Parallelizing Semicolon-Separated Statements

Our SQL engine currently allows users to provide a semicolon-separated list of SQL statements in a single string, and will execute all statements before returning multiple result sets back in a single response to the user. Since the SQL Executor has access to multiple statements in a transaction all at once when a user provides a semicolon-separated list of statements, this interface would be a natural fit to extend for parallelized statement execution. An alternate approach to parallelizing statements through a standard conversational API is to parallelize statements sent within a semicolon-separated statement list. A user would simply activate statement parallelization through some kind of session variable setting and would then send groups of statements separated by semicolons in a single request. Our SQL engine would detect statements that could be run in parallel and would do so whenever possible. It would then return a single response with multiple result sets, like it already does for grouped statements like these. A list of pros and cons to this approach are listed below:

  • [+] Drivers are already expecting multiple result sets all at once when they send semicolon-separated statements
  • [+] Never needs to mock out statement results
  • [+] Allows error handling to remain relatively straightforward because the executor has all statements on hand at the time of batch execution and will not prematurely testify to the success or failure of any statement before its execution
  • [+] Fits a nice mental model/easy to reason about
  • [+] Does not need to be opt-in, although we probably still want it to be, at least at first
  • [+] More generally applicable
  • [+] Could support parallelized reads
  • [-] May not be possible to use with ORMs (or may at least require custom handling)
  • [-] Inflexible with regard to allowing users to decide which statements get executed in parallel

Coalesced Batches

An alternate approach to supporting concurrent client.Batches executing within a client.Txn is to gain concurrency support at a layer above KV, in SQL logic.

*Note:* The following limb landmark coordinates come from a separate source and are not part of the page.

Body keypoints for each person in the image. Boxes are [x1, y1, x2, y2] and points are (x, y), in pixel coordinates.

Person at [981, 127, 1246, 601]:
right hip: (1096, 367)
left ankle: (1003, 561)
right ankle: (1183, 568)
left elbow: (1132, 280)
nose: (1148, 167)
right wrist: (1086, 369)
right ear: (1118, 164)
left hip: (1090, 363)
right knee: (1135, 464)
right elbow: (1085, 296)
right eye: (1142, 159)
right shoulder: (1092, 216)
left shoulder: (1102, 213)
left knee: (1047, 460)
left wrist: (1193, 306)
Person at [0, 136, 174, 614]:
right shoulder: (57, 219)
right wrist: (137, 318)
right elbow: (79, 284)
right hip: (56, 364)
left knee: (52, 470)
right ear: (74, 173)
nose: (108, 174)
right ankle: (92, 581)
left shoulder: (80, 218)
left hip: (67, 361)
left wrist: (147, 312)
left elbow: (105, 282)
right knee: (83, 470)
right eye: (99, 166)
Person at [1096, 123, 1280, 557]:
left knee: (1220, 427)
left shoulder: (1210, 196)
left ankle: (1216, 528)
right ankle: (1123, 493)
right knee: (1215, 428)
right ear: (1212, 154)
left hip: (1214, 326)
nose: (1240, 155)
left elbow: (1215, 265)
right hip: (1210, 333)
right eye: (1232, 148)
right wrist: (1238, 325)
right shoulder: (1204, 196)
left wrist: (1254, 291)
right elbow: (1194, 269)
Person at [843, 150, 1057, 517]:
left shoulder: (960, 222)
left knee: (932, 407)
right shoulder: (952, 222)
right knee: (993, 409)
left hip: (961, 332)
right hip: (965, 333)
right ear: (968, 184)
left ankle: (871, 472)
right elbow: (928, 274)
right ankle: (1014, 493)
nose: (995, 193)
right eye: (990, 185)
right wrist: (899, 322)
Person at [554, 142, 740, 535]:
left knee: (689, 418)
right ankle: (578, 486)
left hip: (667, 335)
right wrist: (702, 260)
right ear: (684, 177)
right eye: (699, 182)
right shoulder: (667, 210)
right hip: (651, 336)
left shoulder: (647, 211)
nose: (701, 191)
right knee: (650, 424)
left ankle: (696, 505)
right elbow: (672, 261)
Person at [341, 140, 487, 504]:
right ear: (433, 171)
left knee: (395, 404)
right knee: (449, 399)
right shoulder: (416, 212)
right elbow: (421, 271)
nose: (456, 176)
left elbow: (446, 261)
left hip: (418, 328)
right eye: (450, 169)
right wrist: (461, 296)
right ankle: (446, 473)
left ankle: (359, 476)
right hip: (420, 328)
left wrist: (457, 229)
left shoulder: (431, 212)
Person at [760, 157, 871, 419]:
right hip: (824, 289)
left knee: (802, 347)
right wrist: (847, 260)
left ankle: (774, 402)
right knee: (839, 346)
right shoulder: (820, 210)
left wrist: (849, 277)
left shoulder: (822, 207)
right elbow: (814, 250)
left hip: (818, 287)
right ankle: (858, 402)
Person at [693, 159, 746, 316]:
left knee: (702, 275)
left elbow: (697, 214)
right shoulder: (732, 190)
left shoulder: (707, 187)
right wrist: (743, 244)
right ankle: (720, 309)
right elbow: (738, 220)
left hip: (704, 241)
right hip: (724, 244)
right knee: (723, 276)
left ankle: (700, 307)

To do this, we would build up a single client.Batch between multiple statements and then run this batch when all statements are ready.

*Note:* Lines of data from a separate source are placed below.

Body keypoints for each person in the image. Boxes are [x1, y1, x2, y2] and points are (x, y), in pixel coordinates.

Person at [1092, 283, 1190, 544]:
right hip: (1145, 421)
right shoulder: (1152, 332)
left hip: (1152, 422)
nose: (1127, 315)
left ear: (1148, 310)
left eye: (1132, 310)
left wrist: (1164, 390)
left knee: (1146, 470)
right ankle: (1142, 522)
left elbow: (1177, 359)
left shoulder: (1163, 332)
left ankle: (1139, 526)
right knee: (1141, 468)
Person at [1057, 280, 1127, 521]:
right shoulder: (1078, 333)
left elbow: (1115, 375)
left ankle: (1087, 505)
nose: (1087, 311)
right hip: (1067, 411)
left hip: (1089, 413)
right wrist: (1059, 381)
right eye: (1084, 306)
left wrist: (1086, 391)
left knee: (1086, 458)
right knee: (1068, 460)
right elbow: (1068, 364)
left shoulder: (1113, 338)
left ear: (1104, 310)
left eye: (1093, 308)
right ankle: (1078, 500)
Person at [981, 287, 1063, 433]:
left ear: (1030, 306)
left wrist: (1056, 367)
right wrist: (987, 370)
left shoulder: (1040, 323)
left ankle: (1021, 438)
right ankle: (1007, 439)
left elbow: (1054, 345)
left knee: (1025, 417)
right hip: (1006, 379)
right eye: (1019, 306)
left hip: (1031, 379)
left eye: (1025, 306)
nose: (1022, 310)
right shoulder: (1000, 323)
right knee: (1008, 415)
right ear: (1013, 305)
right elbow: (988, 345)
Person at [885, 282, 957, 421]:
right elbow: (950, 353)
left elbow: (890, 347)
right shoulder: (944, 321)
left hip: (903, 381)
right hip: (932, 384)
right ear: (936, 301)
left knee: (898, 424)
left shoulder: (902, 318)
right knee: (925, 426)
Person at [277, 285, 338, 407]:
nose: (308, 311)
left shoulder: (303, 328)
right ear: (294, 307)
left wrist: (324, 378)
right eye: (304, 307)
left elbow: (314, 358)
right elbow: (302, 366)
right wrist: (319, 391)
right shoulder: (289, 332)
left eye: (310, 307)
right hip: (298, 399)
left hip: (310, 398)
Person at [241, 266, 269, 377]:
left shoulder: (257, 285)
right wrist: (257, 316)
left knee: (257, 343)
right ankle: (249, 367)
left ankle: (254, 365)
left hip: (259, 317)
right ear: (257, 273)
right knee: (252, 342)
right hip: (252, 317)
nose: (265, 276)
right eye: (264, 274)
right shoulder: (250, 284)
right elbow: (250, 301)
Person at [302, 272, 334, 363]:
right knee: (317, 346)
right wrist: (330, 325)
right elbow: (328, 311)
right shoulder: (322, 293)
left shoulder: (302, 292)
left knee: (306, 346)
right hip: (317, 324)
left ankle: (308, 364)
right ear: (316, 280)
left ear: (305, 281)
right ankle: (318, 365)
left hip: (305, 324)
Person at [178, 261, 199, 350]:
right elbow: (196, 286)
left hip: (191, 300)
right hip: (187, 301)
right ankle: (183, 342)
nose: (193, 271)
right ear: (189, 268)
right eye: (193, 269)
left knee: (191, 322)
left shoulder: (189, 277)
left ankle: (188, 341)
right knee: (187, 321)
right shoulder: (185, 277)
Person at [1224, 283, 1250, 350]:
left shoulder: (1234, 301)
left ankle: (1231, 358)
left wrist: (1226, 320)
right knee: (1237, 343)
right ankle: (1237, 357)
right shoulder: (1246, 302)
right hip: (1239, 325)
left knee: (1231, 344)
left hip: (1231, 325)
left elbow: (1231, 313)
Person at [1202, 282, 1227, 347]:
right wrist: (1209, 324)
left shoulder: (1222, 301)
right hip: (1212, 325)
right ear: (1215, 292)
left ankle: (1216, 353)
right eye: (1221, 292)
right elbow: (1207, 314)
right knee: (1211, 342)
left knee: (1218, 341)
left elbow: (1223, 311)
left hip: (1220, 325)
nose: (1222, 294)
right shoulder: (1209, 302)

Doing so would not be terribly difficult, but would be fairly intrusive into code surrounding the sql.tableWriter interface. The sql.Executor would need to inject some new object (BatchCoalescer?) that wraps a single client.Batch, packages multiple client requests from multiple goroutines into the batch, sends the batch only when all goroutines were ready, and then delegates the results out to the appropriate goroutines when the batch response arrives. During this implementation, it would almost certainly make sense to pull out a new interface in the internal/client package that incorporates the creation/execution of client requests (Get, Put, etc.), since these methods are already shared across client.DB, client.Txn, and client.Batch. Our new batch delegation object could then also implement this interface to allow for conditional indirection in the SQL layer.

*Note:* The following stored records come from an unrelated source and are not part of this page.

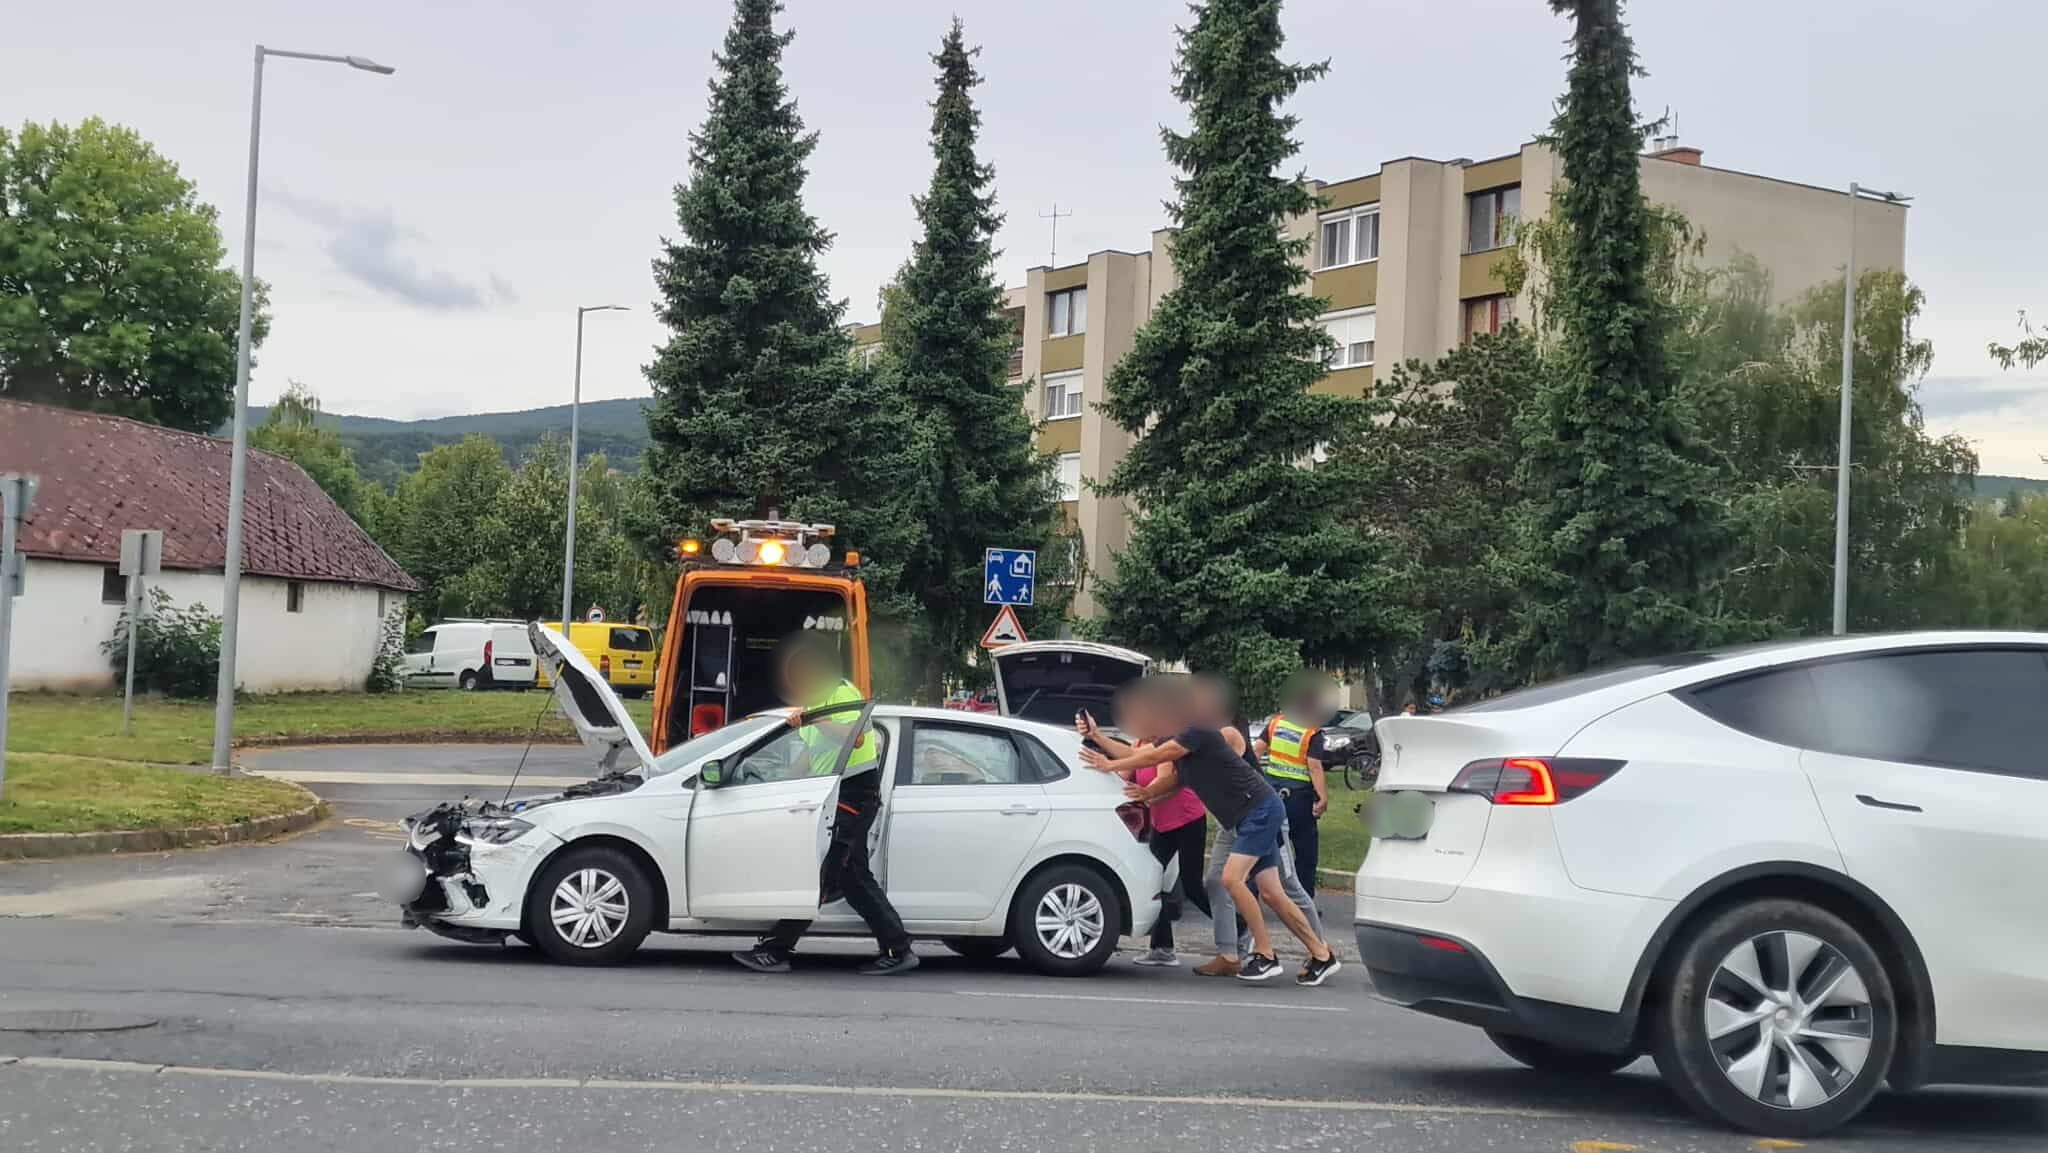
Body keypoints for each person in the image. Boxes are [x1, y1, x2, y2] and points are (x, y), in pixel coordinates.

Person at [1083, 676, 1340, 985]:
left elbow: (1151, 757)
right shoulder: (1177, 743)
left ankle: (1265, 954)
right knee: (1271, 892)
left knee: (1233, 879)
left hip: (1258, 811)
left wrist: (1108, 765)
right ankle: (1322, 955)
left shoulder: (1197, 732)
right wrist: (1102, 742)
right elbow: (1158, 768)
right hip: (1245, 816)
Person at [732, 633, 917, 976]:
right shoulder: (814, 704)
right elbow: (809, 756)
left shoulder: (841, 693)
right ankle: (897, 947)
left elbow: (855, 738)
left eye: (800, 672)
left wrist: (815, 718)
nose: (795, 680)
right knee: (849, 876)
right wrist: (779, 784)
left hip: (854, 794)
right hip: (833, 797)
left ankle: (776, 948)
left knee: (828, 873)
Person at [1078, 686, 1211, 967]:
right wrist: (1097, 739)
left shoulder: (1168, 742)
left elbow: (1162, 775)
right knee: (1150, 879)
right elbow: (1129, 761)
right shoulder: (1142, 743)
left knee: (1192, 885)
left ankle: (1241, 930)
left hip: (1186, 820)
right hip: (1162, 823)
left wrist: (1144, 794)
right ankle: (1163, 948)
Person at [1253, 672, 1330, 896]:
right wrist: (1323, 797)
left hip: (1271, 794)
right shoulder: (1312, 731)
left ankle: (1252, 894)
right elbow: (1314, 766)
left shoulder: (1276, 723)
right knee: (1305, 850)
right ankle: (1303, 899)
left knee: (1267, 845)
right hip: (1298, 798)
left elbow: (1256, 752)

This approach gets more complicated when considering statements that issue multiple KV batches. These cases are not rare, and arise for all statements that deal with foreign keys. This is also the case for UPSERT statements. The optimal solution here is not clear, but may reduce to the serial execution of these parts of the statement evaluation, or the decision to simply not parallelize any statement that requires more than one client.Batch execution at all.

Unresolved questions

Distributed SQL Interaction

The dependency detection algorithm proposed here applies just as well to distributed SQL as it does to standard SQL. Likewise, the question of programmatically interfacing with this new feature applies to both SQL engines as well. However, it remains to be explored if distributed SQL will need any special handling for parallel statement execution.

Parallel Foreign Key Validation

There is a TODO in foreign key validation code to batch the checks for multiple rows. While not directly related to this RFC, infrastructure developed here could be directly applicable to solving that issue.